叱責した後「ハグしてあげる」 フリーライター女性が契約先をセクハラと報酬未払いで提訴(2020年9月9日)

●「能力高いですねぇ」から一転「報酬要求はしないで」

 Aさんの訴えによれば、Aさんは大学卒業後、ウェブ会社で記事制作のアルバイトを行い、いずれはライターとして独立することを考えていた。2019年3月にH氏からAさんのブログにエステ体験記事などの制作依頼があったことをきっかけに知り合い、複数の発注を受けた。その後7月頃に「専任で」仕事をしてほしいと告げられたことをきっかけに、Aさんはそれまでのアルバイトを辞めた。

 H氏は4月頃、Aさんの仕事について「能力高いですねぇ」「わかりやすくて最高です!」などとメッセージを送り、良い評価をしていた。

 AさんはLINEでのやり取りなどを通して月15万円の報酬が支払われると認識して8月1日からは土日も含め毎日1本の記事を制作、H氏の店舗HPにアップしていた。しかし8月31日にH氏から「こんな質の低い記事には報酬を支払えない」と言われ、その後10月21日にはH氏はLINEでAさんに「(このまま働くのであれば)弟子入り状態ですので報酬要求はしないでいただきたい。落語家や経営者の鞄持ちと同じことです」といった内容を含むメッセージを送った。

 Aさんは、このメッセージを受け取った4日後の10月25日に、出版関係のフリーランスのための労働団体である「出版ネッツ」に相談。出版ネッツでは2019年12月と、2020年2月にH氏と団体交渉を行った。

 出版ネッツのアドバイスに従い、Aさんが8月〜10月までの記事執筆の請求書をH氏に送った後、H氏から Aさんの元に「ボディケア費35万円」「知識技術指導費50万円」「場所代10万円」を求める請求書が届いた。

 また、4月頃からAさんが受けていた「体験エステ」中に「バストを見せて」と言われたり、陰部を触られるなどのわいせつ行為や、「エッチしてくれたら、おいしいご飯に連れて行ってあげる」などの発言があった。

☆ ☆ ☆ ☆ ☆

練習問題: 上の抜粋文から、「Aさんの訴えによれば、Aさん」を含む箇所で始まり「円」を求める請求書が届いた。」の後で終わる部分を、一字も変えずに書き出すこと。

学習資料:
☆ ☆ ☆ ☆ ☆

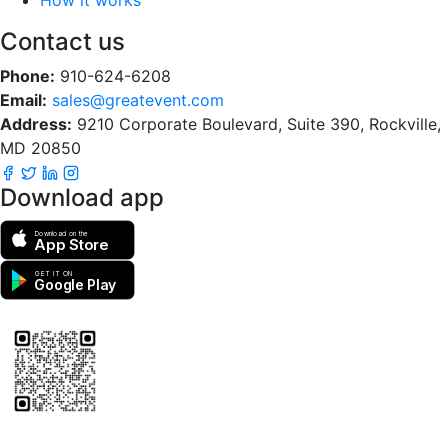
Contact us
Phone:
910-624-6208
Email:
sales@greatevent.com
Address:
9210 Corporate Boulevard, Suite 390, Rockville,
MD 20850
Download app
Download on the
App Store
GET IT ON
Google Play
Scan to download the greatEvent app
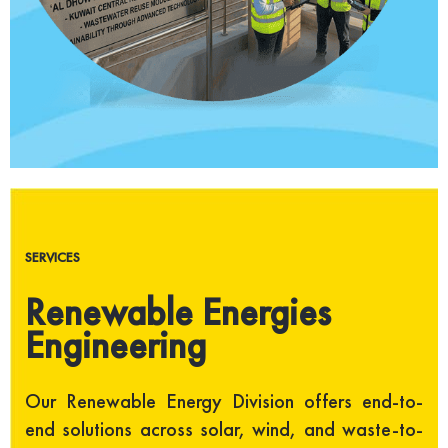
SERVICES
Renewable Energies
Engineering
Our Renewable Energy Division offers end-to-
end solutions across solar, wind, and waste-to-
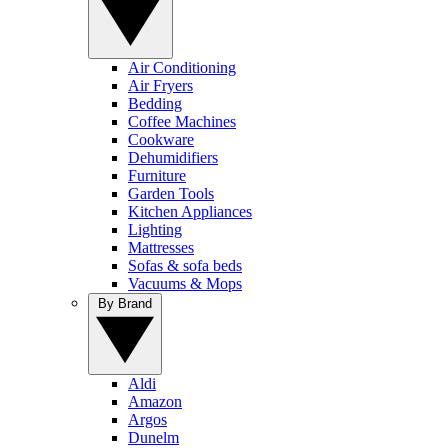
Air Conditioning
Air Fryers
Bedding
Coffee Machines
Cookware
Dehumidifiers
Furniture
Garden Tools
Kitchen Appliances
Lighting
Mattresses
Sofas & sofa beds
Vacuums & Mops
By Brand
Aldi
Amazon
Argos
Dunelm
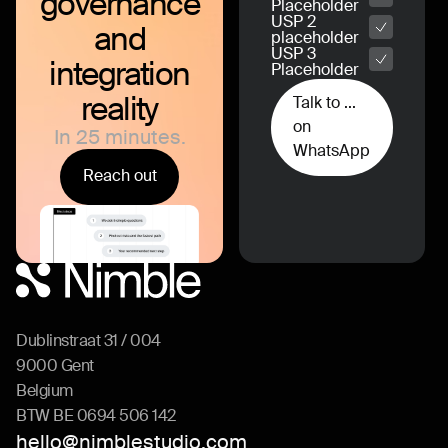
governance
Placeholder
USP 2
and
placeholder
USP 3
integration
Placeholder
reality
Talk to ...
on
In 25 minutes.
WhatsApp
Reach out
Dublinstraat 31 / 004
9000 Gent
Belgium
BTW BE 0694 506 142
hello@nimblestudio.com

☆ ☆ ☆ ☆ ☆

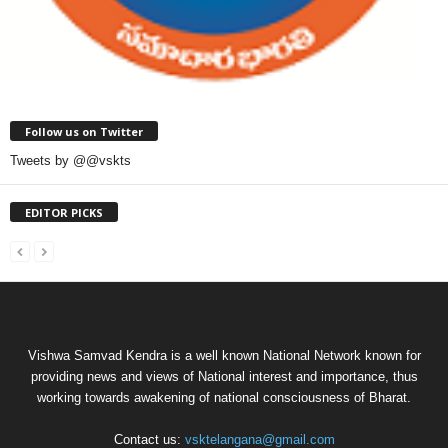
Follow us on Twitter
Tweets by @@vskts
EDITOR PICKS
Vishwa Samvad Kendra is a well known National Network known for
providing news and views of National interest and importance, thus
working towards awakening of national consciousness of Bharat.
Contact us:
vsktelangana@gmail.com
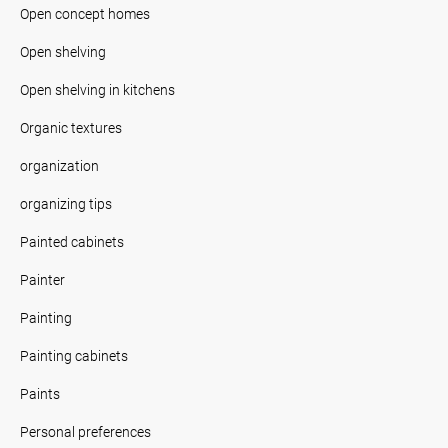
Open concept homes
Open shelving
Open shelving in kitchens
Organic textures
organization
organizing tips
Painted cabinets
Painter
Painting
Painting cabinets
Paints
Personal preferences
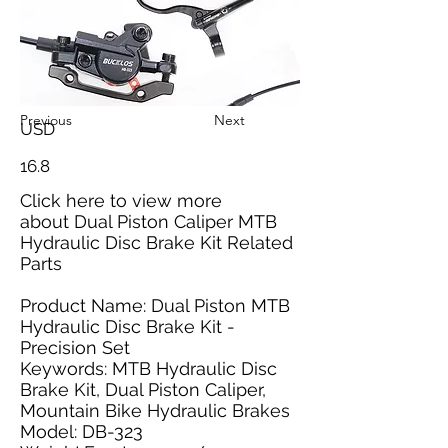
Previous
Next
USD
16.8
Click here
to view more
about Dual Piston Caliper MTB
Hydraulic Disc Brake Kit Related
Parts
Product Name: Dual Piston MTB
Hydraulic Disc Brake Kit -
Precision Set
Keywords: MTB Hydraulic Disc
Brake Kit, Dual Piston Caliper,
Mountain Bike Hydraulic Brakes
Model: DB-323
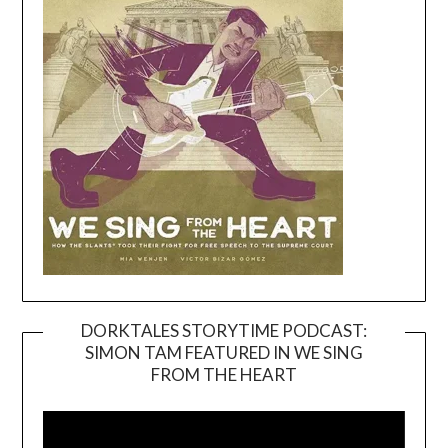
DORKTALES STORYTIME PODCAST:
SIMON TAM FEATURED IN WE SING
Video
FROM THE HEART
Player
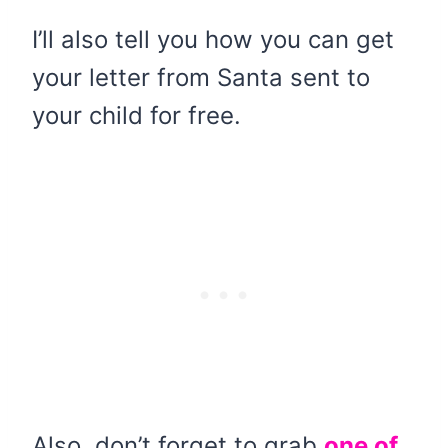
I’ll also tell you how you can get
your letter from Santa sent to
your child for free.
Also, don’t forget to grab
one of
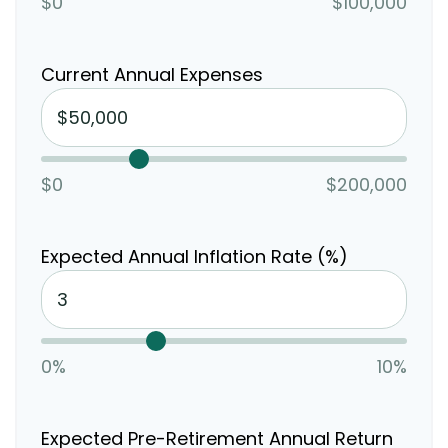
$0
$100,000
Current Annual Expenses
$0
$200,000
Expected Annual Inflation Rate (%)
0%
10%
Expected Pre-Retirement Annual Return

☆ ☆ ☆ ☆ ☆

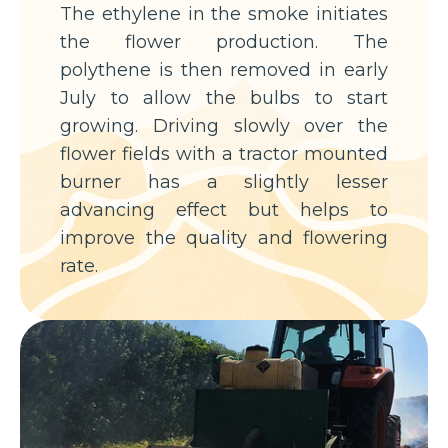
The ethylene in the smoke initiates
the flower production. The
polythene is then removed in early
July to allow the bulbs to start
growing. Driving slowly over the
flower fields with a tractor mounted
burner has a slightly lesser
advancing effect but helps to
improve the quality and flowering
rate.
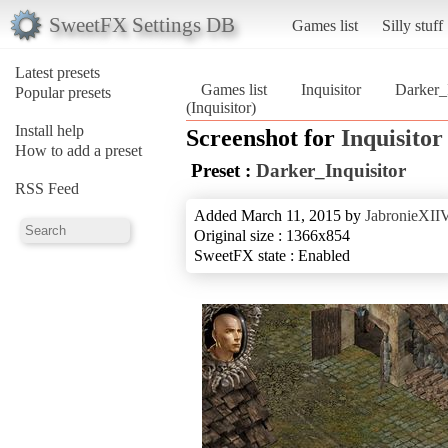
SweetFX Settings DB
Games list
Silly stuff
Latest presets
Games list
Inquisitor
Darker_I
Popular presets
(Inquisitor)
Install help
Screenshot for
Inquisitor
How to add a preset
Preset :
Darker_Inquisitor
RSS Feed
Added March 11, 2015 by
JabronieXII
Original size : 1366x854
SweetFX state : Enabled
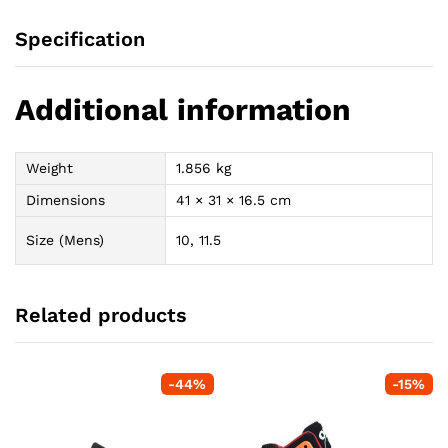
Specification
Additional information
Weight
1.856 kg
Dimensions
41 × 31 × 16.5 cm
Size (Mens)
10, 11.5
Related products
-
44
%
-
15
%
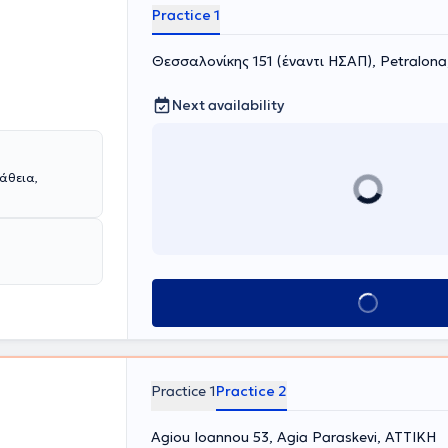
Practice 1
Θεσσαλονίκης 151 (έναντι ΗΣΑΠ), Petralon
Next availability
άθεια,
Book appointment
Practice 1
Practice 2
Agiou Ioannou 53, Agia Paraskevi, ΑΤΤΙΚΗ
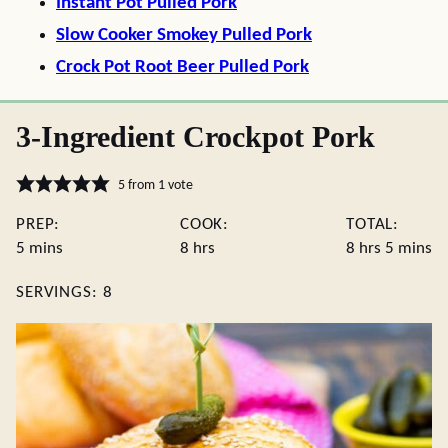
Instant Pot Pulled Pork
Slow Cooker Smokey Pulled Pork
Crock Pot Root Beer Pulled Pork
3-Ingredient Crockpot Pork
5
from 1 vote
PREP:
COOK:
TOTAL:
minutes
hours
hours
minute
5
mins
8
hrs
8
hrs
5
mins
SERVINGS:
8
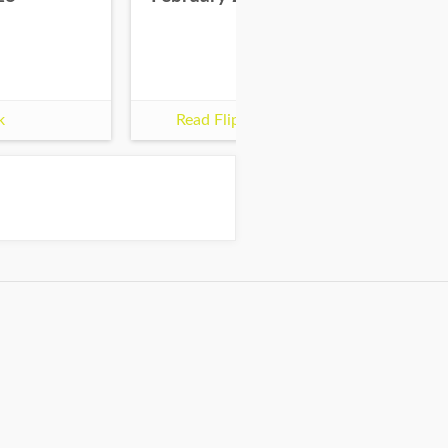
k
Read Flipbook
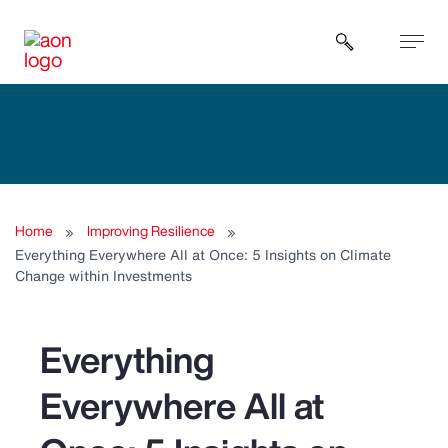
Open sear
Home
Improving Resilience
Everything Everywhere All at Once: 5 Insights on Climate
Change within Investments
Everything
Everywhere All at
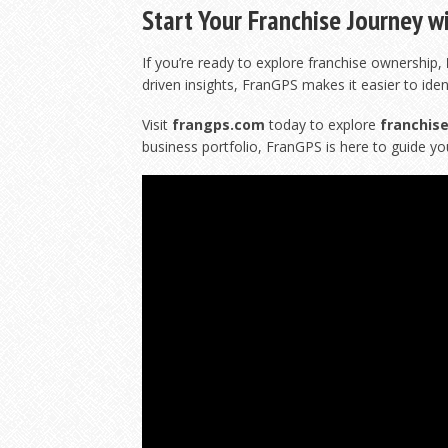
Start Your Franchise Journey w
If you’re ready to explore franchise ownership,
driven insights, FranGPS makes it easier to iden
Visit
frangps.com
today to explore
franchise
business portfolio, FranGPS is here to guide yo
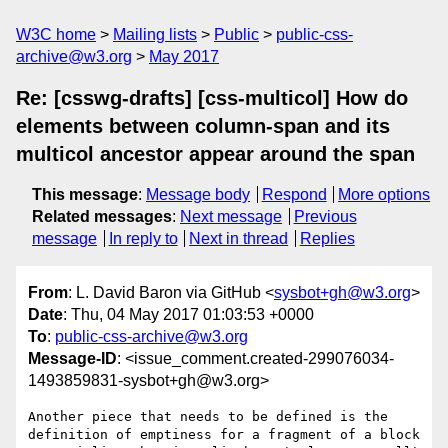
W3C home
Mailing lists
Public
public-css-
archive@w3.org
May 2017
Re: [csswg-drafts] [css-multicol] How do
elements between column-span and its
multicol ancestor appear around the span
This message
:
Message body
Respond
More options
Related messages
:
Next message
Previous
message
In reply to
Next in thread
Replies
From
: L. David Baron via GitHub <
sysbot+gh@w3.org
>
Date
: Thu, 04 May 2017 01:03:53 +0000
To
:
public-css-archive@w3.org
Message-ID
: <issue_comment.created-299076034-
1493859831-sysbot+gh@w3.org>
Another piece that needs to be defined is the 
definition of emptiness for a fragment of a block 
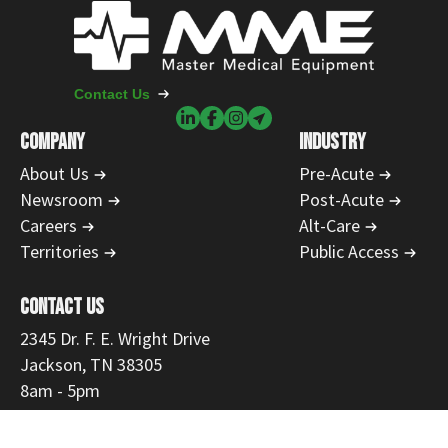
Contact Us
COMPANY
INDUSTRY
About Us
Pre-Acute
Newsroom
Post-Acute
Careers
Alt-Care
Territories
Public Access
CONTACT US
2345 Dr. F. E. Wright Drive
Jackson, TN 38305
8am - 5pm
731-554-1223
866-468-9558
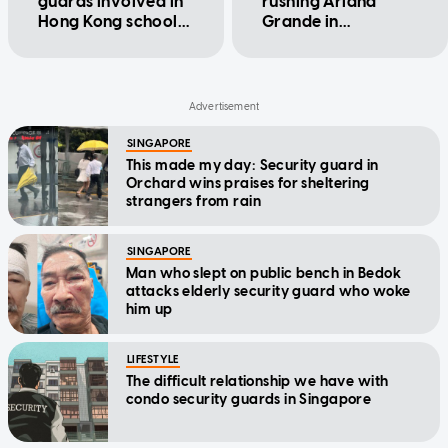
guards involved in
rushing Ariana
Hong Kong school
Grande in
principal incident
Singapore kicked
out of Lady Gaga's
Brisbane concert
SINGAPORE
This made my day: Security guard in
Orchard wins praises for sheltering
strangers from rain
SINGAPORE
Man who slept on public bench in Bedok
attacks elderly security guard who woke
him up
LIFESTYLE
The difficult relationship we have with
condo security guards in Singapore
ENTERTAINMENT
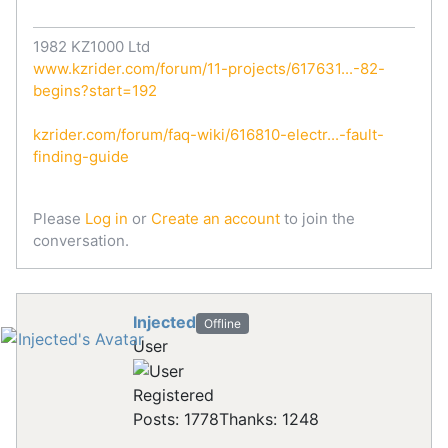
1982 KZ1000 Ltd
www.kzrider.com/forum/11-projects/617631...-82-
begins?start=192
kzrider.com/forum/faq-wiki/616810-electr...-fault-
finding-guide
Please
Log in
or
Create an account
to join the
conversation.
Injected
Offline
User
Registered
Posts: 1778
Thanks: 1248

☆ ☆ ☆ ☆ ☆

問題の解答:
Aさんの訴えによれば、Aさんは大学卒業後、ウェブ会社で記事制作のアルバイトを行い、いずれはライターとして独立することを考えていた。2019年3月にH氏からAさんのブログにエステ体験記事などの制作依頼があったことをきっかけに知り合い、複数の発注を受けた。その後7月頃に「専任で」仕事をしてほしいと告げられたことをきっかけに、Aさんはそれまでのアルバイトを辞めた。

 H氏は4月頃、Aさんの仕事について「能力高いですねぇ」「わかりやすくて最高です!」などとメッセージを送り、良い評価をしていた。

 AさんはLINEでのやり取りなどを通して月15万円の報酬が支払われると認識して8月1日からは土日も含め毎日1本の記事を制作、H氏の店舗HPにアップしていた。しかし8月31日にH氏から「こんな質の低い記事には報酬を支払えない」と言われ、その後10月21日にはH氏はLINEでAさんに「(このまま働くのであれば)弟子入り状態ですので報酬要求はしないでいただきたい。落語家や経営者の鞄持ちと同じことです」といった内容を含むメッセージを送った。

 Aさんは、このメッセージを受け取った4日後の10月25日に、出版関係のフリーランスのための労働団体である「出版ネッツ」に相談。出版ネッツでは2019年12月と、2020年2月にH氏と団体交渉を行った。

 出版ネッツのアドバイスに従い、Aさんが8月〜10月までの記事執筆の請求書をH氏に送った後、H氏から Aさんの元に「ボディケア費35万円」「知識技術指導費50万円」「場所代10万円」を求める請求書が届いた。